PASSAGE:
+++

Beef and pork are proteins traditionally paired with boiled cabbage. Boiled bacon and cabbage is a traditional Irish dish. Vietnamese boiled cabbage is paired with hard-cooked eggs.
In FoodNetwork.com's recipe for corned beef and cabbage, the beef and cabbage are boiled together in a single pot. Place corned beef in an 8-quart pot with 3 quarts of water, 1 tablespoon black pepper, 1 teaspoon allspice, 2 bay leaves and 2 teaspoons kosher salt. Bring to a boil, then decrease the heat and simmer for 2 1/2 hours. Add 1/2 pound each of diced carrots and onions, 1 pound diced potatoes and 1/4 pound diced celery. Cook uncovered for 15 minutes, then add 1 chopped head of cabbage and simmer for 15 to 20 minutes.

+++

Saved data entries
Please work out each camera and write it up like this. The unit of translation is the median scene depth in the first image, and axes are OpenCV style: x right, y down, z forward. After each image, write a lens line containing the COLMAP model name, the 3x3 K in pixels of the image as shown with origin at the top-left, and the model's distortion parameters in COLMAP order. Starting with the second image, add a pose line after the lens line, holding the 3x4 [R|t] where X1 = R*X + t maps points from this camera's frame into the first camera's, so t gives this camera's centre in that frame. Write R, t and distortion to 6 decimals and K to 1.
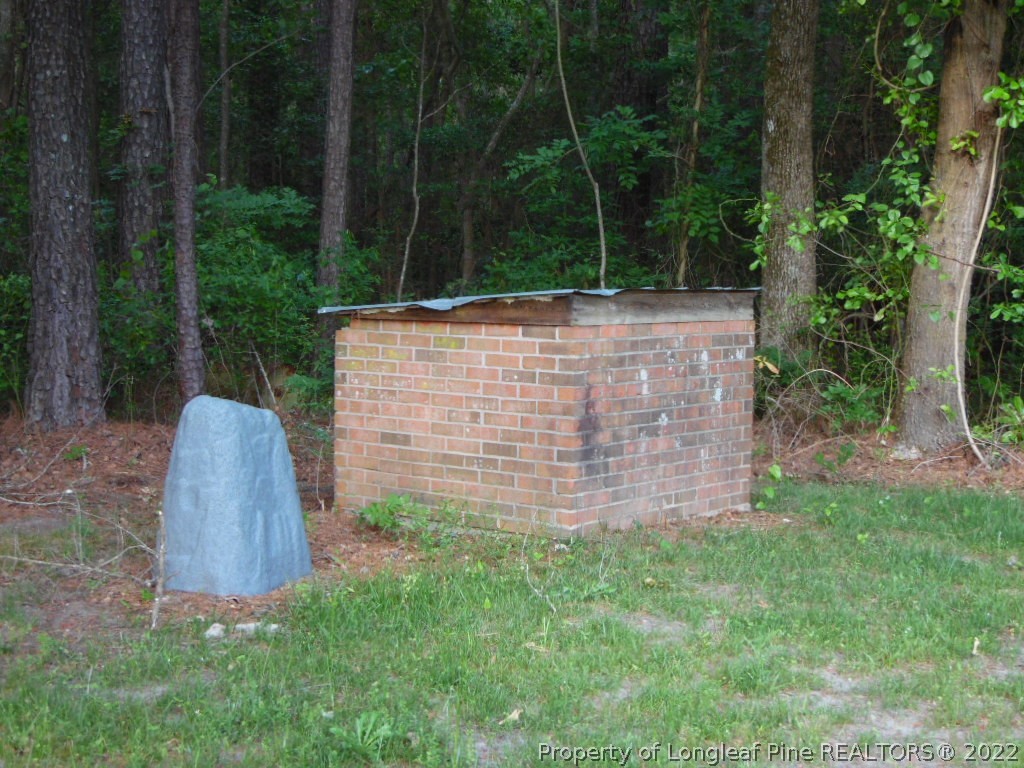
lens RADIAL K [[1782.8, 0, 511.7], [0, 1782.8, 385.4], [0, 0, 1]] dist [0.029534, 0.000000]
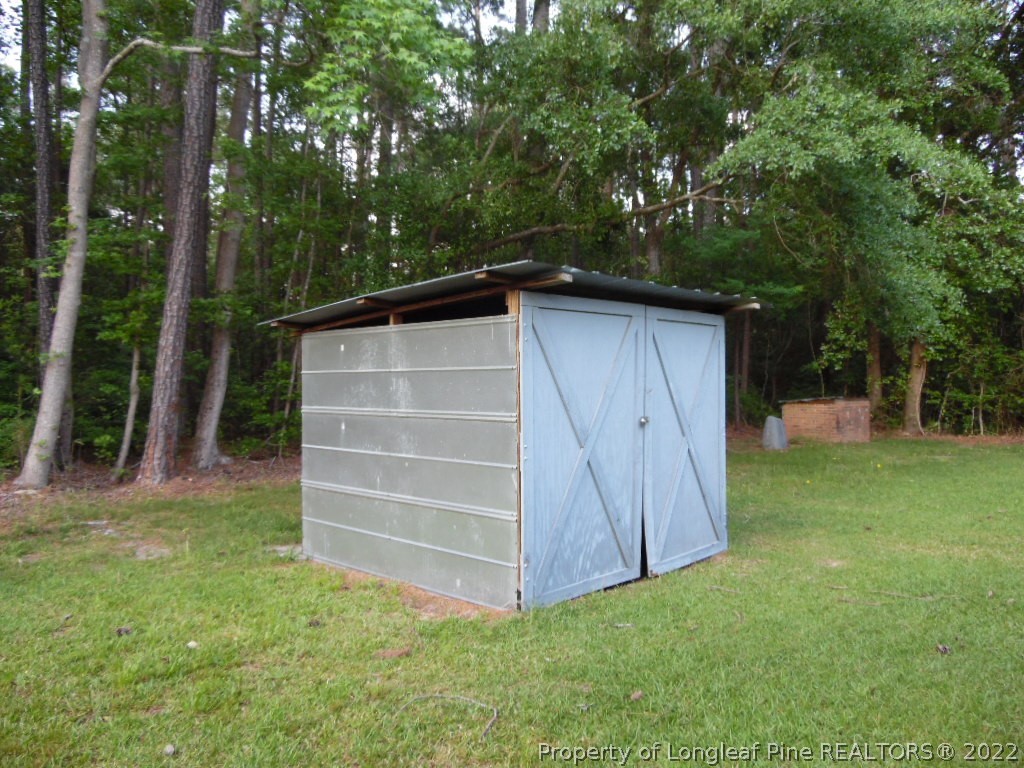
lens RADIAL K [[764.6, 0, 510.8], [0, 764.6, 379.0], [0, 0, 1]] dist [-0.033852, 0.060174]
pose [[0.962182, -0.018884, -0.271751, -0.213148], [-0.004498, 0.996357, -0.085161, 0.070459], [0.272369, 0.083163, 0.958592, -1.119845]]
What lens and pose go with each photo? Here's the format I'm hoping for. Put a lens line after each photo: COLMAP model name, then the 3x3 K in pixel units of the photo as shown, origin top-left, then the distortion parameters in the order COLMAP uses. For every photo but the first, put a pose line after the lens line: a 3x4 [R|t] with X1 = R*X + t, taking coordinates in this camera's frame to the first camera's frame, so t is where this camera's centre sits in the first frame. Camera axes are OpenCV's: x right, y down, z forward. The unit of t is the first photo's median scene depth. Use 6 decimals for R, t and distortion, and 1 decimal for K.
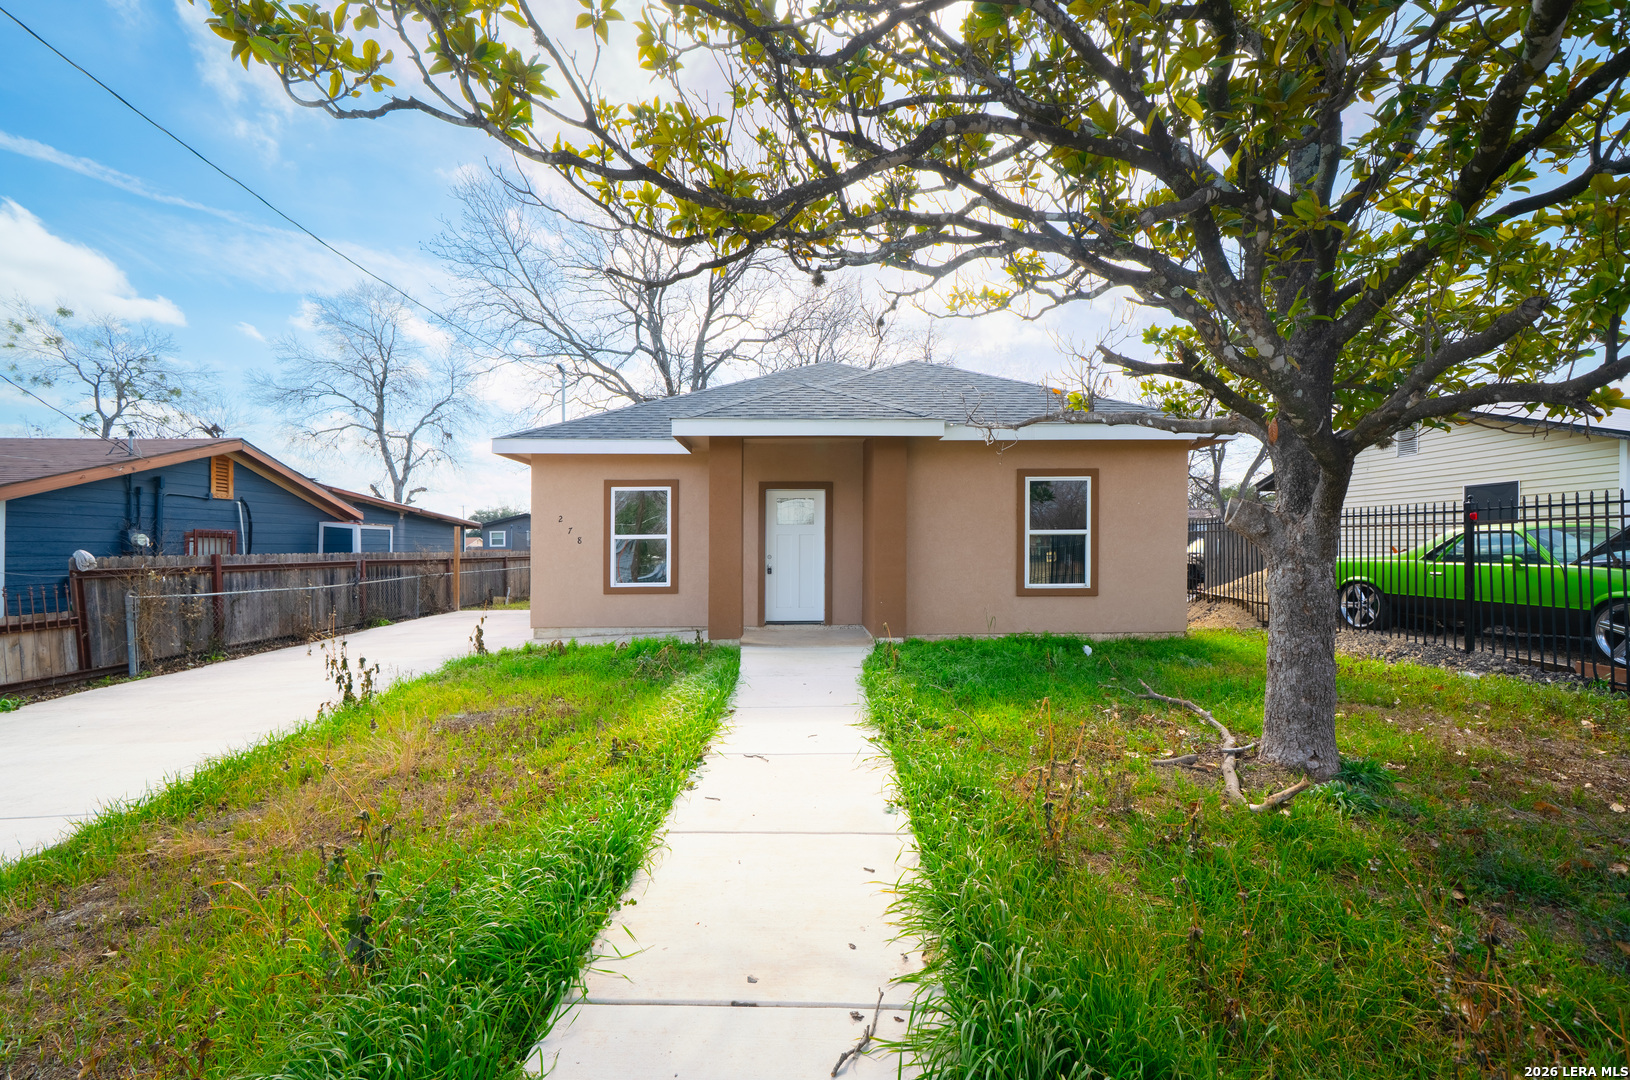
lens RADIAL K [[654.7, 0, 782.1], [0, 654.7, 562.7], [0, 0, 1]] dist [-0.001484, -0.000048]
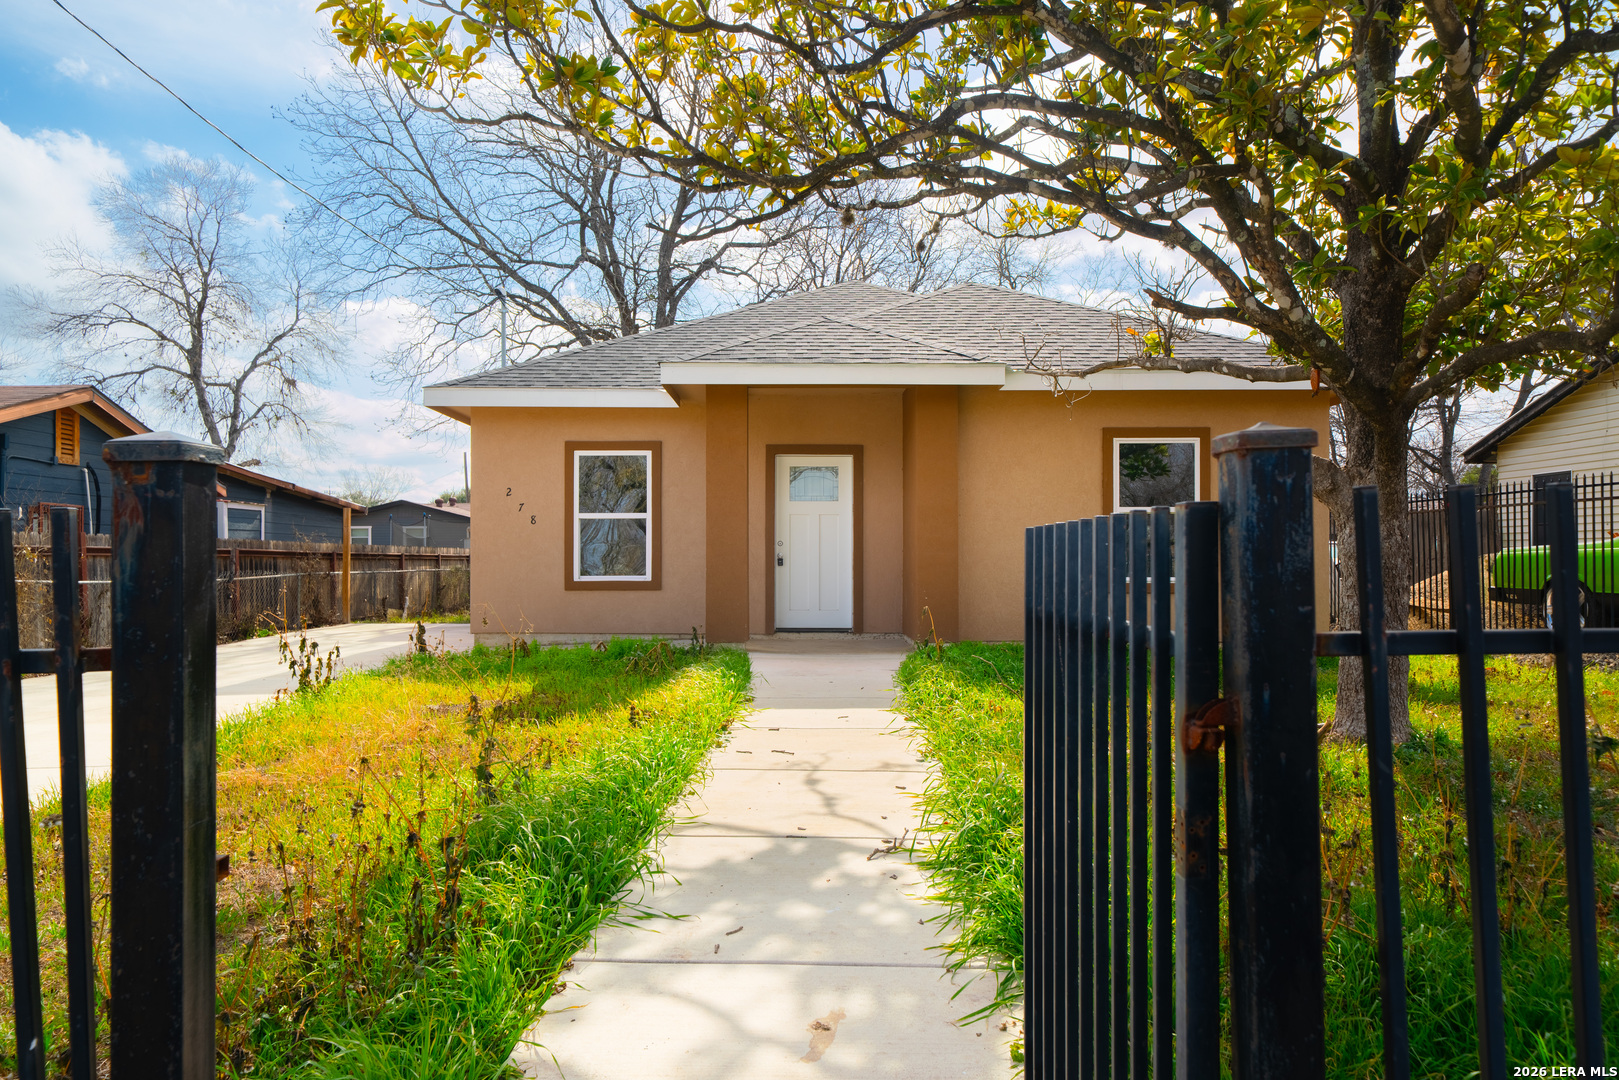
lens RADIAL K [[1104.5, 0, 804.3], [0, 1104.5, 574.1], [0, 0, 1]] dist [0.007982, 0.000645]
pose [[0.999672, -0.002665, 0.025479, -0.023279], [0.003216, 0.999761, -0.021608, 0.053103], [-0.025415, 0.021683, 0.999442, -0.272396]]
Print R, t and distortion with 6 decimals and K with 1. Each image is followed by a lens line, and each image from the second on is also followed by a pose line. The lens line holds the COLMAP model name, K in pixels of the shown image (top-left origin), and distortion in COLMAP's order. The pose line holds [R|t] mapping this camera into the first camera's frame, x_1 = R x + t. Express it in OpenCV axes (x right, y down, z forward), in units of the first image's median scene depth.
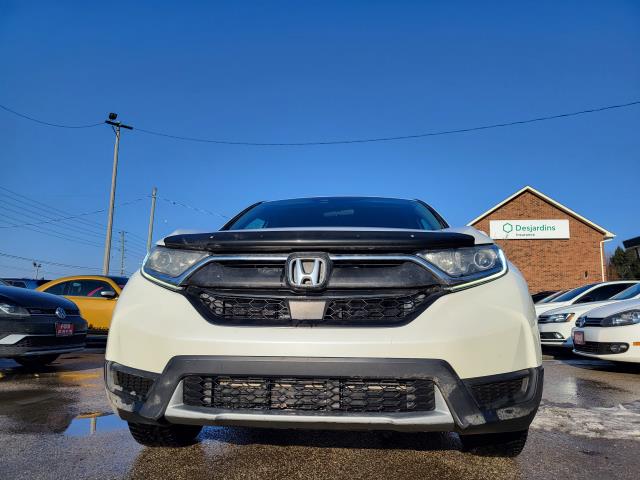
lens RADIAL K [[483.4, 0, 322.6], [0, 483.4, 242.4], [0, 0, 1]] dist [0.058743, -0.033033]
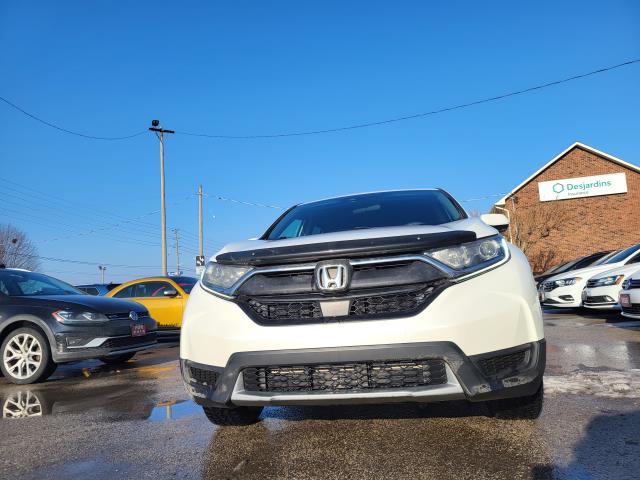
lens RADIAL K [[483.4, 0, 318.1], [0, 483.4, 238.1], [0, 0, 1]] dist [0.058743, -0.033033]
pose [[0.990034, -0.093534, -0.105282, 0.055177], [0.096905, 0.994918, 0.027359, -0.057928], [0.102188, -0.037289, 0.994066, -0.164439]]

+++

REQUIRED ACTION 1:
Check each statement against the passage on boiled cabbage above. Answer yes or no for each, quoting the words of the passage that decide it. (a) Vietnamese boiled cabbage is served with hard-cooked eggs. (b) In the corned beef recipe, the beef and the cabbage are cooked in separate pots. (c) After the diced vegetables are added, they cook covered for 15 minutes.
REQUIRED ACTION 2:
Extend the passage on boiled cabbage by a few sentences, picking up right after its final sentence about simmering the cabbage.

EXERCISE RESULT 1:
(a) Yes: "Vietnamese boiled cabbage is paired with hard-cooked eggs."
(b) No: "the beef and cabbage are boiled together in a single pot."
(c) No: "Cook uncovered for 15 minutes."

EXERCISE RESULT 2:
EuropeanCuisines.com's recipe for Irish boiled bacon and cabbage uses a similar method. Instead of corned beef, the recipe calls for 2 1/2 pounds of pork "collar of bacon," shoulder butt, or an equivalent cut. The meat must be brined for at least 48 hours before boiling.
To make Vietnamese boiled cabbage, hard boil one egg, then boil 1/2 or 1/4 of a head of coarsely chopped cabbage until tender. Mash 1/2 of a hard boiled egg with fish sauce to taste. Serve the dish with rice.